• **TEXTO SELECIONADO**:
++++
É um trabalho de várias mãos e transcende os integrantes do coletivo. E isso mostra a importância de dar oportunidade às pessoas para descobrir talentos, se posicionar, ir lá, colocar microfone aberto, se apresentar se quiser'', completa Adelina.


O Beco do Hulk nasceu no Cenário Urbano

Outro trabalho que se destacou foi o "Beco do Hulk", uma galeria a céu aberto localizada no Emerlino Matarazzo, bairro do extremo-leste de São Paulo, feita em comemoração ao aniversário do bairro e com o objetivo de ser uma extensão do também famoso "Beco do Batman", que fica localizado na Vila Madalena, zona oeste da capital. Lá, os moradores que antes encaravam um lugar escuro e sem vida, podem agora comtemplar desenhos de super herois e ícones brasileiros como Ayrton Sena.

André conta que, a ideia era fazer um lugar em que os moradores pudessem tirar fotos ea temática de super heróis veio a calhar, já que na época filmes como "Os vingadores" estavam fazendo grande sucesso. E depois de uma reclamação por parte das grafiteiras, foi feita uma parede apenas com personagens femininas, frisando a representatividade da mulher como heróina.

O feito saiu em diversos veículos da grande mídia como Rede Globo e Record Tv, e tal fama vez com que virasse ponto turístico de São Paulo, sendo facilmente encontrado no Google Maps.  Além da partipação do André França e do CCCU, o grafiteiro Waldir Grisolia, que na época fazia parte do coeltivo,  também colaborou para a realização das artes. Foram mais de 200 metros grafitados, e o projeto foi entregue dia 1° de maio de 2019.
++++
(Entradas de dados armazenadas)

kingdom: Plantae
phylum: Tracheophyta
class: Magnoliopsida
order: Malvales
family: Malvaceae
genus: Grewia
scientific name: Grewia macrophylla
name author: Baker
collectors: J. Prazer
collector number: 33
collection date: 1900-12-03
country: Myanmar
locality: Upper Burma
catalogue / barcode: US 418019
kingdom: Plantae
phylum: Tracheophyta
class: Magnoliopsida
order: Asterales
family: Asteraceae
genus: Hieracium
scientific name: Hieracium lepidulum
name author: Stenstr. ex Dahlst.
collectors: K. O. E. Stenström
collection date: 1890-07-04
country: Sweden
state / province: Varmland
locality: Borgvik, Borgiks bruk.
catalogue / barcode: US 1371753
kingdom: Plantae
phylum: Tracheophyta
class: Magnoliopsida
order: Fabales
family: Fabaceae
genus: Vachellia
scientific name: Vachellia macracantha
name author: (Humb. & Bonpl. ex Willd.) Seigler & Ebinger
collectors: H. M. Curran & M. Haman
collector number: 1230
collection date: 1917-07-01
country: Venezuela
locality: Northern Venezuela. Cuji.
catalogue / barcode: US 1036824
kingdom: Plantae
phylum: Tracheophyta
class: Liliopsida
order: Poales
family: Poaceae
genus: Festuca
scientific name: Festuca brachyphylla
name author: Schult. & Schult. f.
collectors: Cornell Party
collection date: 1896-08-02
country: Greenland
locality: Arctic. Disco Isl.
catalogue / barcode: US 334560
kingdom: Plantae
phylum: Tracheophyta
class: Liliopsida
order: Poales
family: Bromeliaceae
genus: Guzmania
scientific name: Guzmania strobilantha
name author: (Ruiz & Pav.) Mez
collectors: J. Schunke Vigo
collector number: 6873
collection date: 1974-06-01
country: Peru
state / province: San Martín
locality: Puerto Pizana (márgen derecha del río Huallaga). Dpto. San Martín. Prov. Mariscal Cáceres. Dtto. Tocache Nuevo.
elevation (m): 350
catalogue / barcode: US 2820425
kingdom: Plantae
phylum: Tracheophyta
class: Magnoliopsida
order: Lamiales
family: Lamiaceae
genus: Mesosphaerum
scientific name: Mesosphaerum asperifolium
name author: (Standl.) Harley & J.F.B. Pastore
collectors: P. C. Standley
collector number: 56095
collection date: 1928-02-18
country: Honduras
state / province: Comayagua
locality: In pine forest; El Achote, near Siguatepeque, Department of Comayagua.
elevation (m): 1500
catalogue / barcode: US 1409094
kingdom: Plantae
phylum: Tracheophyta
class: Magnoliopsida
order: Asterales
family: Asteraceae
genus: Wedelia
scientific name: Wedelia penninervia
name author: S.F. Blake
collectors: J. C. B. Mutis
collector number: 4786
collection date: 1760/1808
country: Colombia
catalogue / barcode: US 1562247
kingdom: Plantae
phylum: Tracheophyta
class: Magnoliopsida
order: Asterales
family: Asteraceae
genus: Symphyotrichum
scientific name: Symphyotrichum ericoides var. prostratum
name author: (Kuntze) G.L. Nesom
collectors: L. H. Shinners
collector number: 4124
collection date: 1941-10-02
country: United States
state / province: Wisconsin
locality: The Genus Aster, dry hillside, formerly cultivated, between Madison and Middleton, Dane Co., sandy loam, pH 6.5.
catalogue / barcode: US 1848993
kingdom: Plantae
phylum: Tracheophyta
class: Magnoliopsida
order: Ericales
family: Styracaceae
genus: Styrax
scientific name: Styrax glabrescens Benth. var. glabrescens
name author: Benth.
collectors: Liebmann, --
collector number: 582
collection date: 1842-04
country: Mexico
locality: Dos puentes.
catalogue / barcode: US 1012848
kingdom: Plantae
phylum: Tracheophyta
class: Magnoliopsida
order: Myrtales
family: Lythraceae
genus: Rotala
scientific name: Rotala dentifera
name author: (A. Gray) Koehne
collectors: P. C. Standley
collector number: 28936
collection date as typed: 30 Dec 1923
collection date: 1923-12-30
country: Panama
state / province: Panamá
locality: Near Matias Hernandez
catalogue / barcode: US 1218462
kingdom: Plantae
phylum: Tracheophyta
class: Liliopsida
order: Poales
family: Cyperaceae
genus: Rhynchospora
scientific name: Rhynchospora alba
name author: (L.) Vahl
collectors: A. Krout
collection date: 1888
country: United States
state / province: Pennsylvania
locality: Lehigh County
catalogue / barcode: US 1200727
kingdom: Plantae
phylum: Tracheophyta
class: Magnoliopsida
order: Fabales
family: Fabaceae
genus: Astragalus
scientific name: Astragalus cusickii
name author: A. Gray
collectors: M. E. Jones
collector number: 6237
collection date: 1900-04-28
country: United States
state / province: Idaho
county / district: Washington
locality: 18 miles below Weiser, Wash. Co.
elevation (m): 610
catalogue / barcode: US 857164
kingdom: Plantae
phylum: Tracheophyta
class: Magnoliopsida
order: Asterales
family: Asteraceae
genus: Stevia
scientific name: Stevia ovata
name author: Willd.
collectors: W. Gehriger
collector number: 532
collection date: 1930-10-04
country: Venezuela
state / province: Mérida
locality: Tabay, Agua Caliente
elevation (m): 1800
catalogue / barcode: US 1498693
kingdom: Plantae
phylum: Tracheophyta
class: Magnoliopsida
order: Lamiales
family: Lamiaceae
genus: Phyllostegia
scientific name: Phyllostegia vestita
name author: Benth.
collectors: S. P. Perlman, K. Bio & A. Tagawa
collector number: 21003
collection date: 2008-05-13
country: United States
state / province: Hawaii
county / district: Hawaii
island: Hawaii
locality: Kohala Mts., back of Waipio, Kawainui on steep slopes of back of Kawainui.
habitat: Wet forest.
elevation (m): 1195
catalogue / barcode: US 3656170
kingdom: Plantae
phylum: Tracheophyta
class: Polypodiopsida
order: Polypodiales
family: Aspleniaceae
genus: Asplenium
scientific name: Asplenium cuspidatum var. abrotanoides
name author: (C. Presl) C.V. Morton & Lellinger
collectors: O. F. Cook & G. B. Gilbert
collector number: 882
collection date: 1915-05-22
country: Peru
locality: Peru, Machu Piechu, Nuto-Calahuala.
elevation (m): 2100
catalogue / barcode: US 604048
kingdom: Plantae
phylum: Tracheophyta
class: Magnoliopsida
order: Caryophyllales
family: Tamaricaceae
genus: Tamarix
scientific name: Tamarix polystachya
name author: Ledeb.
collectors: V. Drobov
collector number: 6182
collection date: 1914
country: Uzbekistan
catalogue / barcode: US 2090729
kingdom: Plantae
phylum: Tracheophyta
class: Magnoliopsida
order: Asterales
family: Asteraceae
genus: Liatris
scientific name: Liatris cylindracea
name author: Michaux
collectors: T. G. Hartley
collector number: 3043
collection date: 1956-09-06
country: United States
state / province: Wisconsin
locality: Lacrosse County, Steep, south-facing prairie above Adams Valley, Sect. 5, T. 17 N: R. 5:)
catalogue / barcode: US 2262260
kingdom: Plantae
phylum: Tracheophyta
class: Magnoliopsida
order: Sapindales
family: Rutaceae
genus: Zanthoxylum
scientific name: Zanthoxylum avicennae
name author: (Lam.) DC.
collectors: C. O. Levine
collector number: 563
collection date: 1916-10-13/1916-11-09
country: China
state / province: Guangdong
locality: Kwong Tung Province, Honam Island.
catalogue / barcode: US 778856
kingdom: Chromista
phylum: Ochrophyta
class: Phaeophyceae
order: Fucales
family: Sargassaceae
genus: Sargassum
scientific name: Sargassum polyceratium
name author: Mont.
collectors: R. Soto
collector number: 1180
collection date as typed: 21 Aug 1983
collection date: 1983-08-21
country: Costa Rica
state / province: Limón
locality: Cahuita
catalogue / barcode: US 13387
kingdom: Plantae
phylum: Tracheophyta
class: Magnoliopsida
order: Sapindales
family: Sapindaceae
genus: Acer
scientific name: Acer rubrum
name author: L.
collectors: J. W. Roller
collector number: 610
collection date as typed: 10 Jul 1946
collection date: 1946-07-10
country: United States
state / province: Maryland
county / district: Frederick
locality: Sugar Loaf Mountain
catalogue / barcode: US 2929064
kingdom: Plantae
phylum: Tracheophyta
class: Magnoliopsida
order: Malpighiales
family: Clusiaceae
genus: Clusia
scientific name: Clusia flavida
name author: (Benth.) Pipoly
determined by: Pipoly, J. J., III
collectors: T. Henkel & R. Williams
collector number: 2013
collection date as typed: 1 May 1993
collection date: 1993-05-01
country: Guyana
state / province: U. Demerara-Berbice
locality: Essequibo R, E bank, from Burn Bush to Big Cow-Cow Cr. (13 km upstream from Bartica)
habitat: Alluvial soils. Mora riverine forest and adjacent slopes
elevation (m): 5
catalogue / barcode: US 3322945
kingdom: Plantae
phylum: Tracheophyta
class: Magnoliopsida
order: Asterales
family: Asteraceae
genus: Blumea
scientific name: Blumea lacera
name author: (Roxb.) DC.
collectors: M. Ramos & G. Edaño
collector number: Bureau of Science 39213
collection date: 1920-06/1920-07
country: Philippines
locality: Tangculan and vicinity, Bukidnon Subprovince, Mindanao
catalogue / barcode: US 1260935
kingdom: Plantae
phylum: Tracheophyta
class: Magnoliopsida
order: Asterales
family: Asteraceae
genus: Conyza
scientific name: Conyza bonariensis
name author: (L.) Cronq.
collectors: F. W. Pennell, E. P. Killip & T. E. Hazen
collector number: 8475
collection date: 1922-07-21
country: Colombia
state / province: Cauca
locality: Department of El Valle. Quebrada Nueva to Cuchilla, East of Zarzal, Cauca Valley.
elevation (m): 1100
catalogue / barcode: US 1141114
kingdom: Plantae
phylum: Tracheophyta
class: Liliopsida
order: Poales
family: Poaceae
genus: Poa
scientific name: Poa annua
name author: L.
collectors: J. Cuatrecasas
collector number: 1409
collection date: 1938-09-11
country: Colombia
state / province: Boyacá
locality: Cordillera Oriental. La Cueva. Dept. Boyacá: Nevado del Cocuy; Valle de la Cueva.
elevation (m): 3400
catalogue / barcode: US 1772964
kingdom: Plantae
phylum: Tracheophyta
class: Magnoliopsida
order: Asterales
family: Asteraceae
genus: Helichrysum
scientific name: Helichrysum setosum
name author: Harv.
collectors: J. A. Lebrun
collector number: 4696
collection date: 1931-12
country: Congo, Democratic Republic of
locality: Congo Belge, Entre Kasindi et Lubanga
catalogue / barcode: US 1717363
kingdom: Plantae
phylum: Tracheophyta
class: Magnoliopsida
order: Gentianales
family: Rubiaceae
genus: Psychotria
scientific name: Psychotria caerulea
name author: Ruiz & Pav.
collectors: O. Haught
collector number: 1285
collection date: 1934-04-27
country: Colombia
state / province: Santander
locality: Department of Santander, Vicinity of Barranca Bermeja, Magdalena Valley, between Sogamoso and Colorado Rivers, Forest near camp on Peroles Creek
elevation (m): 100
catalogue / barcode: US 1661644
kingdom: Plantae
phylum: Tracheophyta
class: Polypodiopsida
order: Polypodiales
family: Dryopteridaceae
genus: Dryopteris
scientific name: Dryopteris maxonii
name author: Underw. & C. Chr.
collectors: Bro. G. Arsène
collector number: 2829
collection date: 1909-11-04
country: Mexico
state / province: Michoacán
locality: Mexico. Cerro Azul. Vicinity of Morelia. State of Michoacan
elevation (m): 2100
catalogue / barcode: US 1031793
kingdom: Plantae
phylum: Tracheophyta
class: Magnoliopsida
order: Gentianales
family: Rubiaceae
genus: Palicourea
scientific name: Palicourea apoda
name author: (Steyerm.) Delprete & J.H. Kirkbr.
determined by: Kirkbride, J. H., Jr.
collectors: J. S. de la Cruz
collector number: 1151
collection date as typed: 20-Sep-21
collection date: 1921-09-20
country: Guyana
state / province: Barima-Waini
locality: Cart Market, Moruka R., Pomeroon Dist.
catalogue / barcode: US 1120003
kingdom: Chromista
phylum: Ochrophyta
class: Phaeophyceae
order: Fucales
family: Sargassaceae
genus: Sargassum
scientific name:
++++
• **TAREFA 1**: De acordo com o texto sobre o Beco do Hulk, por que se escolheu a temática de super-heróis para a galeria? Responda em uma a três frases.
• **TAREFA 2**: Continue o texto sobre o Beco do Hulk a partir da última frase apresentada.

• **RESPOSTA 1**: A ideia era criar um lugar onde os moradores pudessem tirar fotos. A temática de super-heróis veio a calhar porque, na época, filmes como "Os vingadores" estavam fazendo grande sucesso.

• **RESPOSTA 2**:
Pandemia chegou, e agora?

E como não falar desse período que o mundo está atravessando e como tem impactado a vida de diversas áreas, ainda mais para quem trabalha com cultura e precisa de público. André e Adelina dizem que o CCCU no começo da pandemia partiu para os eventos online, com lives. “Essa pandemia foi complicada, porque tínhamos grafite marcado para fazer e teve de ser cancelado. Faríamos uma feijoada no dia, e acabou não acontecendo. Cada um ficou fazendo suas coisas, online, cada um no seu canto, mas nunca perdemos o contato”, diz dona Adelina.

O movimento também se juntou para arrecadar alimentos para as comunidades em necessidade. Foram cerca de 1000 cestas básicas para distribuir aos moradores e também artistas dentro do coletivo que estavam em dificuldades. 
 

Postagem feita pelo coletivo com fotos do dia em que receberam e distribuiram as cestas básicas à comunidade local (Foto: Reprodução Instagram)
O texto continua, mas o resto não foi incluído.